> [TASK STATEMENT]
Please copy out the rows below word for word, from the line with "What Y value" up to and including the line with "Which has a higher value, T2 or T5?". Leave the pictures out of your copy.

> [TASK INPUTS]
◆ ◆ ◆ ◆ ◆

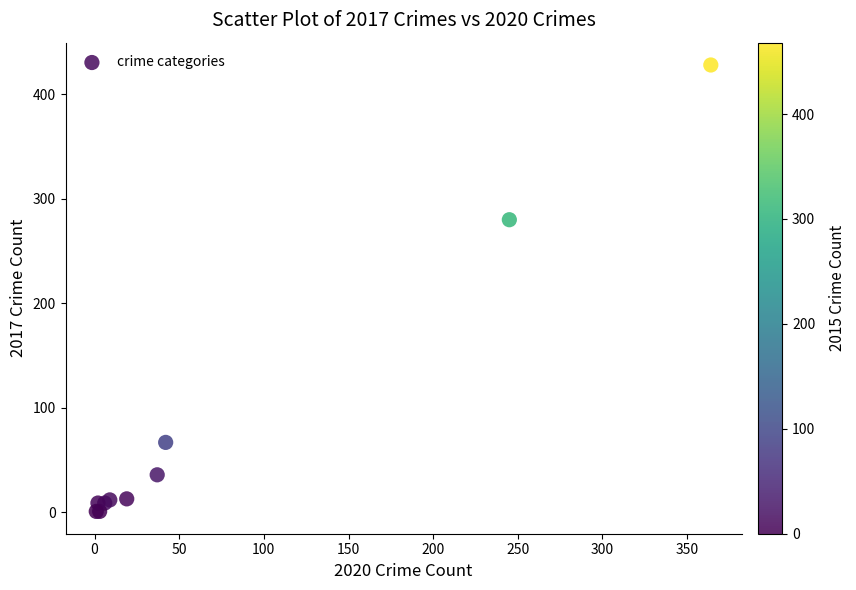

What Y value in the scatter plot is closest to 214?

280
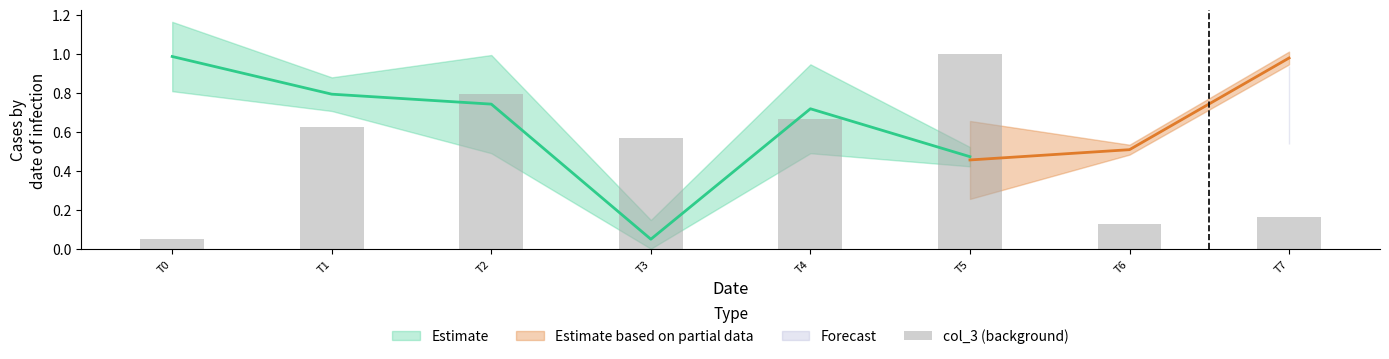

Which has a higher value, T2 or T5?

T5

◆ ◆ ◆ ◆ ◆

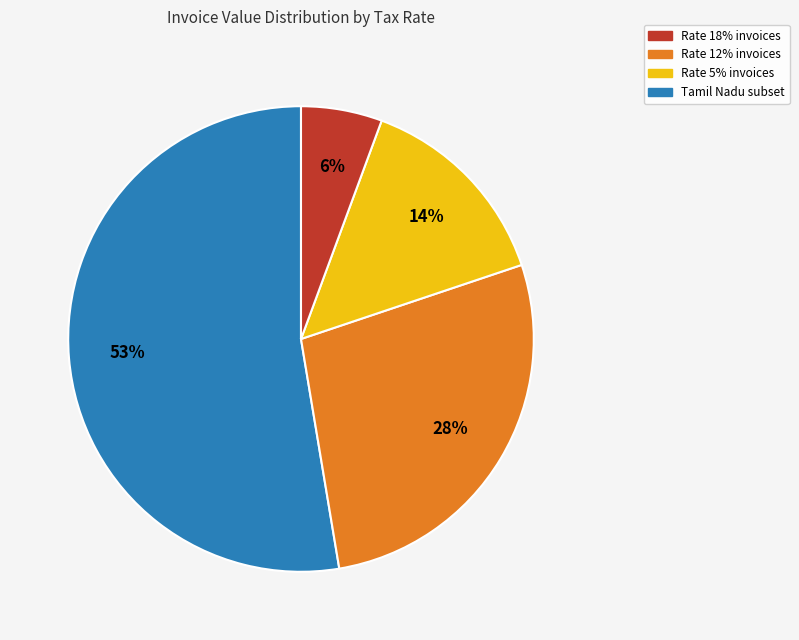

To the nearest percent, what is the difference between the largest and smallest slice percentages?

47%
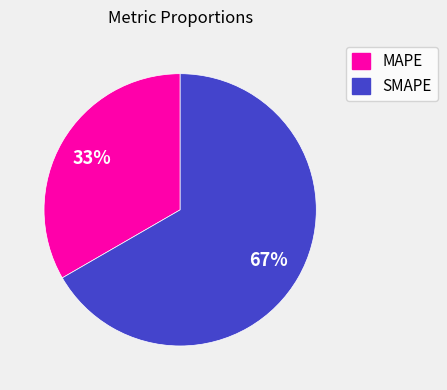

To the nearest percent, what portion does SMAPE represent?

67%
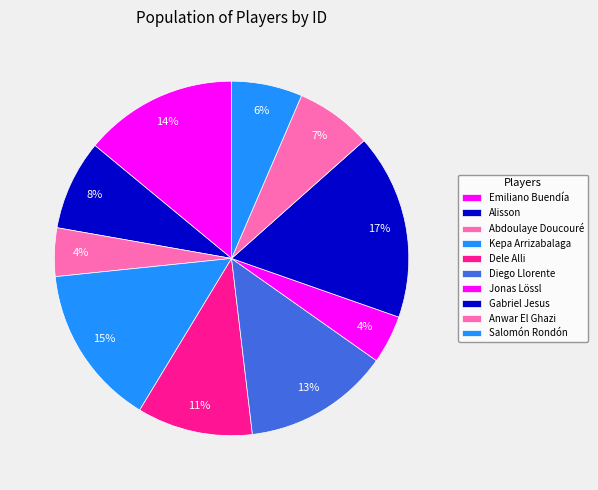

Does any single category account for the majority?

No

◆ ◆ ◆ ◆ ◆

> [PROBLEM SOLUTION]
What Y value in the scatter plot is closest to 214?

280

Which has a higher value, T2 or T5?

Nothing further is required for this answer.